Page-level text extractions
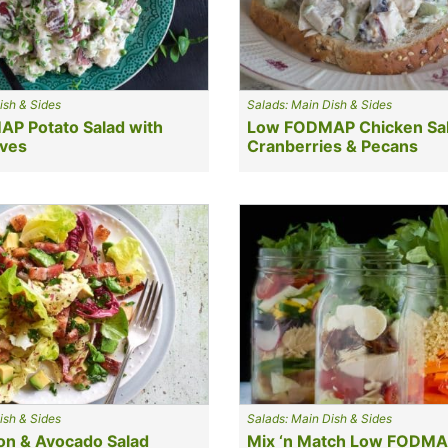
ish & Sides
Salads: Main Dish & Sides
P Potato Salad with
Low FODMAP Chicken Sal
ives
Cranberries & Pecans
ish & Sides
Salads: Main Dish & Sides
n & Avocado Salad
Mix ‘n Match Low FODM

- [Task]: Without any of the pictures, repeat the entries above word for word.

- [Your response]:
ish & Sides
Salads: Main Dish & Sides
P Potato Salad with
Low FODMAP Chicken Sal
ives
Cranberries & Pecans
ish & Sides
Salads: Main Dish & Sides
n & Avocado Salad
Mix ‘n Match Low FODM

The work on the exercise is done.